Assis devant la cheminée du salon, un verre de whiskey à la main, Daemon essayait en vain d'oublier les événements qui venaient de se passer.

Voyant qu'elle n'était pas dans sa chambre, il s'était lancé à sa recherche. Il s'était rué à l'extérieur, hurlant son nom dans les ténèbres. Puis il avait sentit son odeur non loin de là. N'obéissant qu'à son Instinct, il l'avait rejointe. Mais lorsqu'il l'avait aperçue dans la forêt, seule, se préparant à l'abandonner une fois de plus, une fureur sans nom s'était emparée de lui. Le besoin de la marquer l'avait consumé. Il s'en voulait de la façon dont il avait réagit, mais s'en voulait encore plus de s'être laissé berner. Il l'avait attendue si longtemps, l'avait crue quand elle disait vouloir un avenir pour eux, mais elle mentait, visiblement. Tout ce qui sortait de sa bouche n'était que mensonge et trahison. Pour elle, il avait été prêt à faire de nombreux sacrifices, si seulement son intérêt avait été réciproque.

S'il continuait sa veine tentative de séduction, ils risquaient tous deux de souffrir et à la fin, il n'y aurait aucun gagnant.

Il avait cherché son âme sœur pendant des années, et lorsqu'enfin il l'avait trouvée, voilà qu'il devait la laisser partir. Il n'avait jamais connu d'immortels ayant renoncé à celui que le destin avait choisi pour lui. Savoir qu'il ne reverrait plus sa longue chevelure noire de jais cascadeur librement autour de ses larges hanches, qu'il ne pourrait plus toucher sa peau douce comme de la soie, entendre son rire contagieux, amplifia son amertume. Par tous les dieux, même son humour qu'il ne comprenait pas toujours et ses répliques cinglantes lui manquaient déjà.

Sans se rendre compte de ce qu'il faisait, d'un geste brusque de la main il serra son verre de whiskey qui éclata en morceaux. Il regarda les fines gouttelettes de sang couler le long des blessures qui commençaient déjà à cicatriser, songeant qu'aucune douleur ne serait comparable à celle qu'il était en train de vivre.

- Toi non plus tu n'arrives pas à dormir ? fit une voix douce dans son dos.

Jaelyn entra dans le salon, vêtue d'un peignoir fermé sur le devant, les mains posées sur son ventre rond.

- Il semblerait que toi non plus.

- Je cherche Kaya, mais elle n'est pas dans sa chambre. Aurais-tu une idée de l'endroit où elle pourrait être ?

- Kaya ne reviendra pas.

- Vous vous êtes de nouveau disputés ?

Il ne répondit pas, se contentant d'observer les flammes danser entre les bûches.

- Je ne sais pas ce qui s'est passé entre vous, et cela ne me regarde probablement pas mais...

- Cela ne te regarde pas en effet, la coupa-t-il d'une voix douce mais ferme.

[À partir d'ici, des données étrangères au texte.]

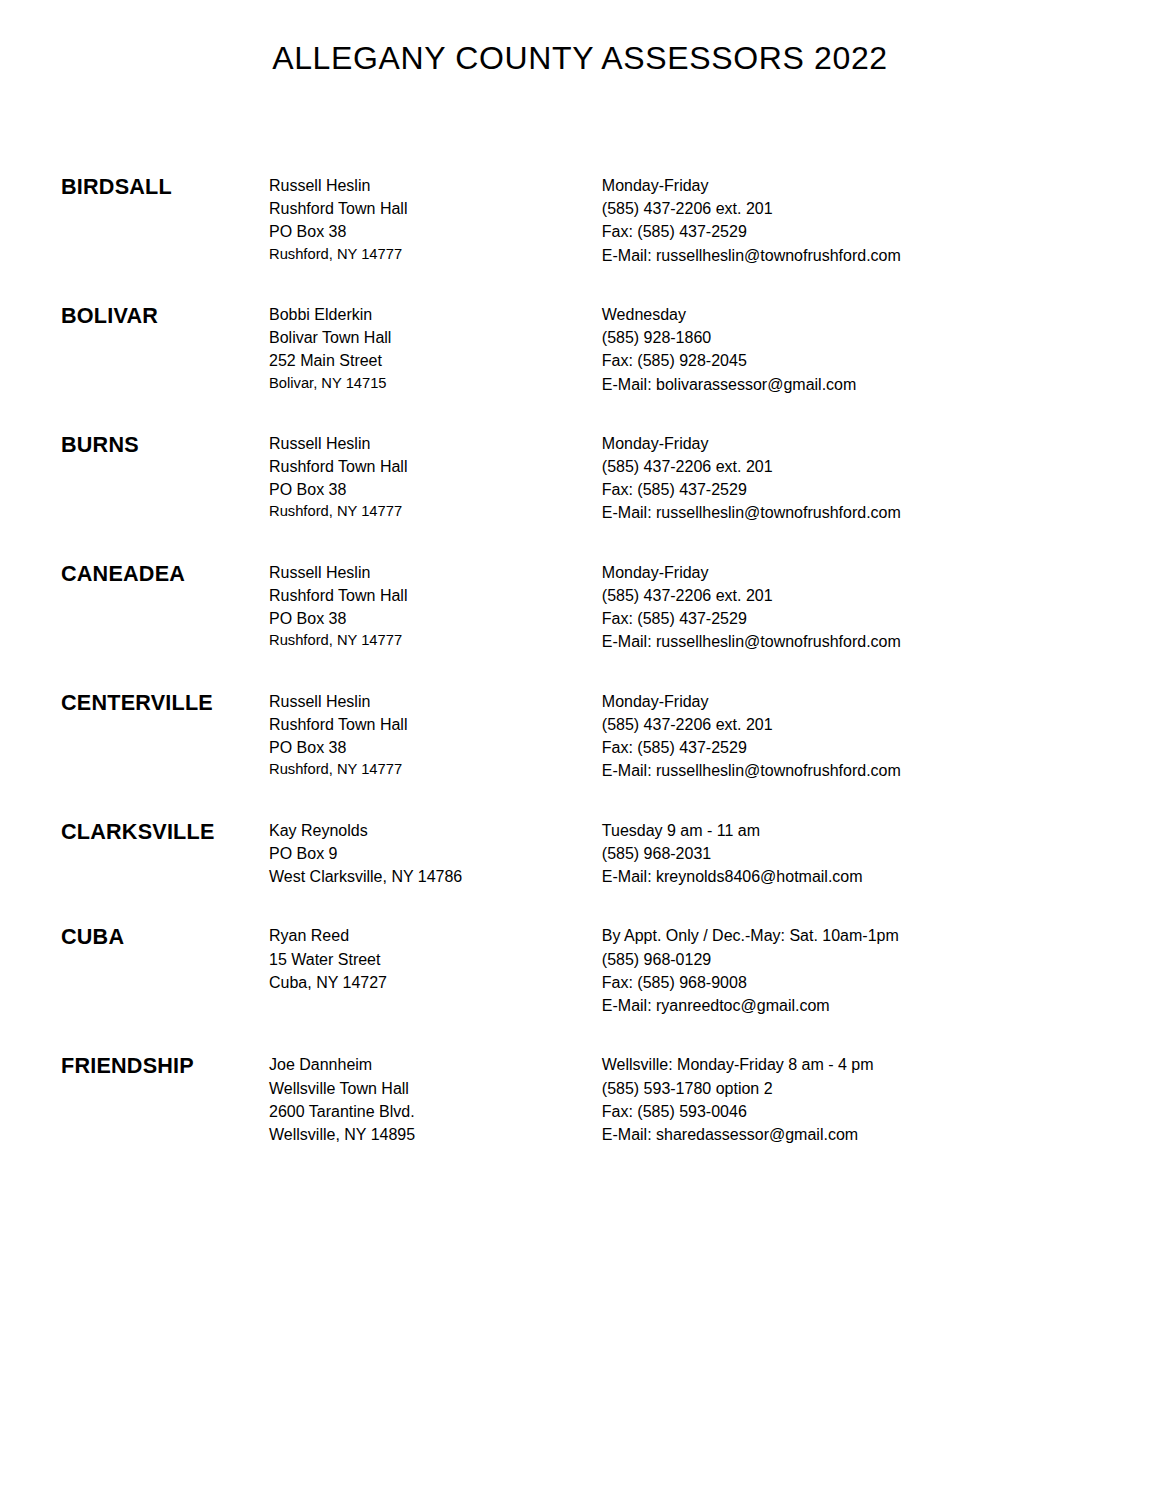ALLEGANY COUNTY ASSESSORS 2022
| BIRDSALL | Russell Heslin Rushford Town Hall PO Box 38 Rushford, NY 14777 | Monday-Friday (585) 437-2206 ext. 201 Fax: (585) 437-2529 E-Mail: russellheslin@townofrushford.com |
| BOLIVAR | Bobbi Elderkin Bolivar Town Hall 252 Main Street Bolivar, NY 14715 | Wednesday (585) 928-1860 Fax: (585) 928-2045 E-Mail: bolivarassessor@gmail.com |
| BURNS | Russell Heslin Rushford Town Hall PO Box 38 Rushford, NY 14777 | Monday-Friday (585) 437-2206 ext. 201 Fax: (585) 437-2529 E-Mail: russellheslin@townofrushford.com |
| CANEADEA | Russell Heslin Rushford Town Hall PO Box 38 Rushford, NY 14777 | Monday-Friday (585) 437-2206 ext. 201 Fax: (585) 437-2529 E-Mail: russellheslin@townofrushford.com |
| CENTERVILLE | Russell Heslin Rushford Town Hall PO Box 38 Rushford, NY 14777 | Monday-Friday (585) 437-2206 ext. 201 Fax: (585) 437-2529 E-Mail: russellheslin@townofrushford.com |
| CLARKSVILLE | Kay Reynolds PO Box 9 West Clarksville, NY 14786 | Tuesday 9 am - 11 am (585) 968-2031 E-Mail: kreynolds8406@hotmail.com |
| CUBA | Ryan Reed 15 Water Street Cuba, NY 14727 | By Appt. Only / Dec.-May: Sat. 10am-1pm (585) 968-0129 Fax: (585) 968-9008 E-Mail: ryanreedtoc@gmail.com |
| FRIENDSHIP | Joe Dannheim Wellsville Town Hall 2600 Tarantine Blvd. Wellsville, NY 14895 | Wellsville: Monday-Friday 8 am - 4 pm (585) 593-1780 option 2 Fax: (585) 593-0046 E-Mail: sharedassessor@gmail.com |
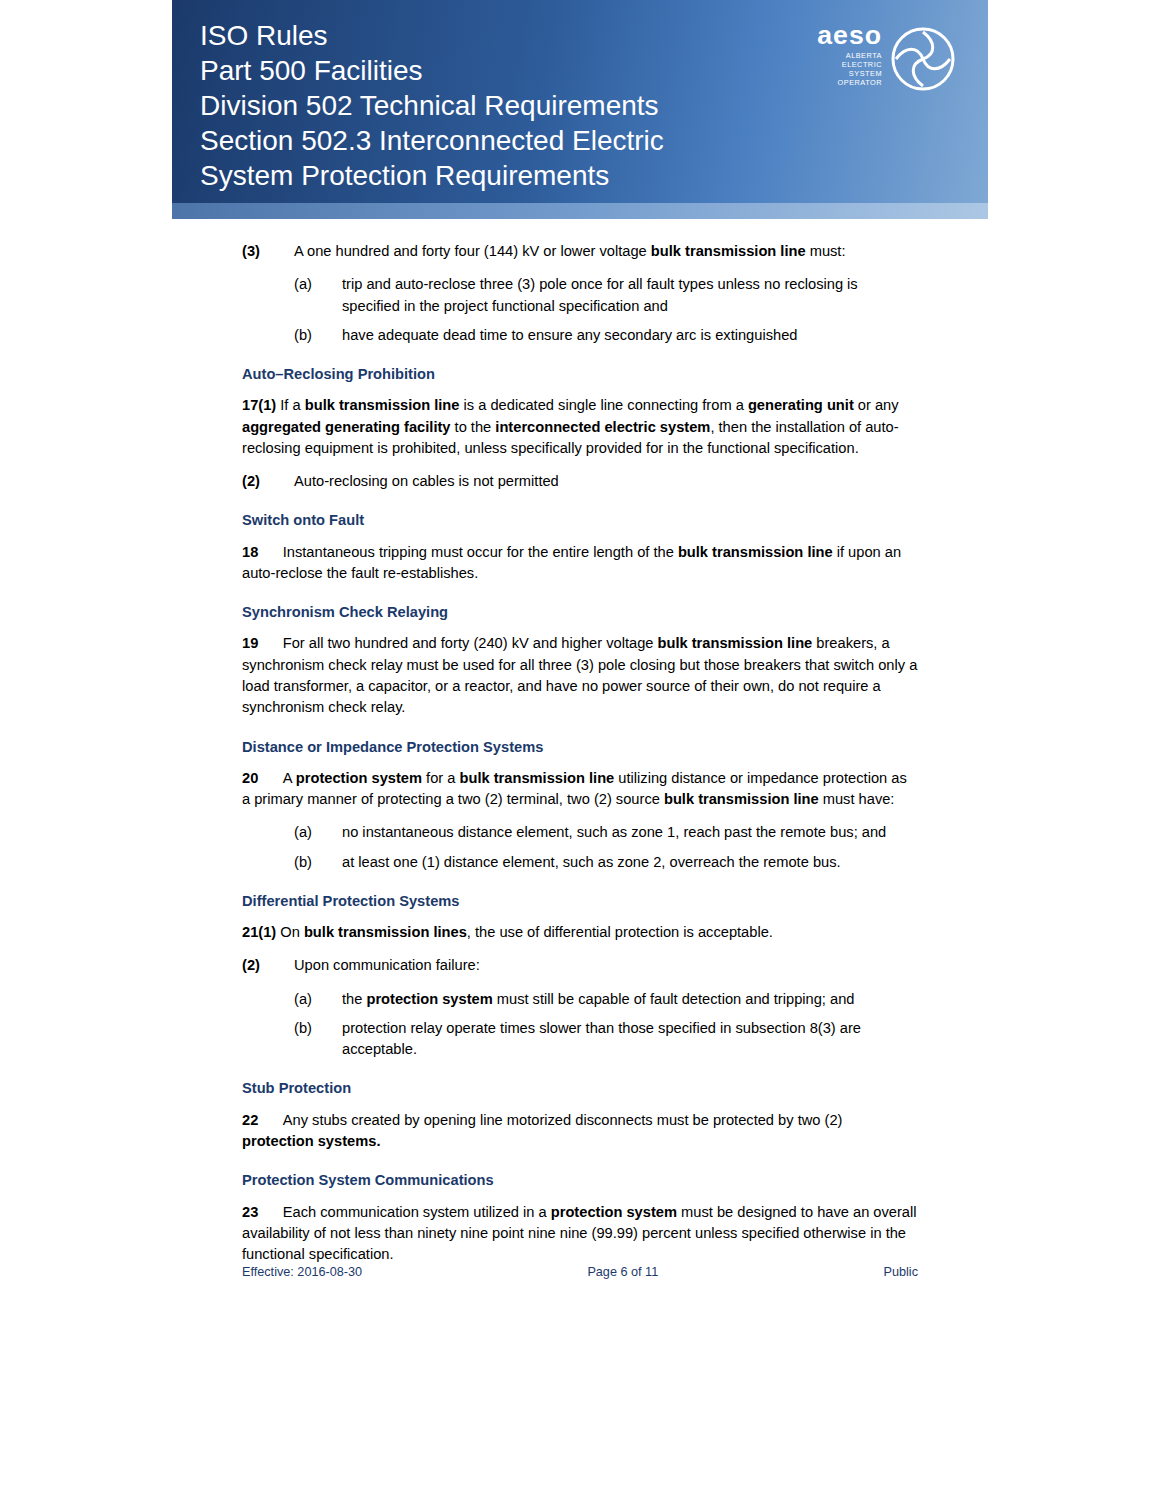ISO Rules
Part 500 Facilities
Division 502 Technical Requirements
Section 502.3 Interconnected Electric System Protection Requirements
aeso
ALBERTA
ELECTRIC
SYSTEM
OPERATOR
(3)
A one hundred and forty four (144) kV or lower voltage bulk transmission line must:
(a)
trip and auto-reclose three (3) pole once for all fault types unless no reclosing is specified in the project functional specification and
(b)
have adequate dead time to ensure any secondary arc is extinguished
Auto–Reclosing Prohibition
17(1) If a bulk transmission line is a dedicated single line connecting from a generating unit or any aggregated generating facility to the interconnected electric system, then the installation of auto-reclosing equipment is prohibited, unless specifically provided for in the functional specification.
(2)
Auto-reclosing on cables is not permitted
Switch onto Fault
18 Instantaneous tripping must occur for the entire length of the bulk transmission line if upon an auto-reclose the fault re-establishes.
Synchronism Check Relaying
19 For all two hundred and forty (240) kV and higher voltage bulk transmission line breakers, a synchronism check relay must be used for all three (3) pole closing but those breakers that switch only a load transformer, a capacitor, or a reactor, and have no power source of their own, do not require a synchronism check relay.
Distance or Impedance Protection Systems
20 A protection system for a bulk transmission line utilizing distance or impedance protection as a primary manner of protecting a two (2) terminal, two (2) source bulk transmission line must have:
(a)
no instantaneous distance element, such as zone 1, reach past the remote bus; and
(b)
at least one (1) distance element, such as zone 2, overreach the remote bus.
Differential Protection Systems
21(1) On bulk transmission lines, the use of differential protection is acceptable.
(2)
Upon communication failure:
(a)
the protection system must still be capable of fault detection and tripping; and
(b)
protection relay operate times slower than those specified in subsection 8(3) are acceptable.
Stub Protection
22 Any stubs created by opening line motorized disconnects must be protected by two (2) protection systems.
Protection System Communications
23 Each communication system utilized in a protection system must be designed to have an overall availability of not less than ninety nine point nine nine (99.99) percent unless specified otherwise in the functional specification.
Effective: 2016-08-30 Page 6 of 11 Public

Mais si tu veux tout savoir, elle est partie de son plein gré.

- Et tu n'as pas essayé de la rattraper ?

- Je ne fais que ça, et ce depuis un siècle. Chaque fois que je fais un pas vers elle, elle semble s'éloigner.

- Il doit forcément y avoir une raison. Elle ne peut être partie ainsi.

- À ma connaissance, ce n'est pas la première fois qu'elle tente de s'évader en pleine nuit sans m'en avertir. Et la première fois, tu as grandement facilité sa fuite si je ne m'abuse.

Elle releva fièrement le menton en guise de défi.

- Et si je me souviens bien, elle était totalement en droit de partir, cette nuit là. Ou dois-je te rafraîchir la mémoire ?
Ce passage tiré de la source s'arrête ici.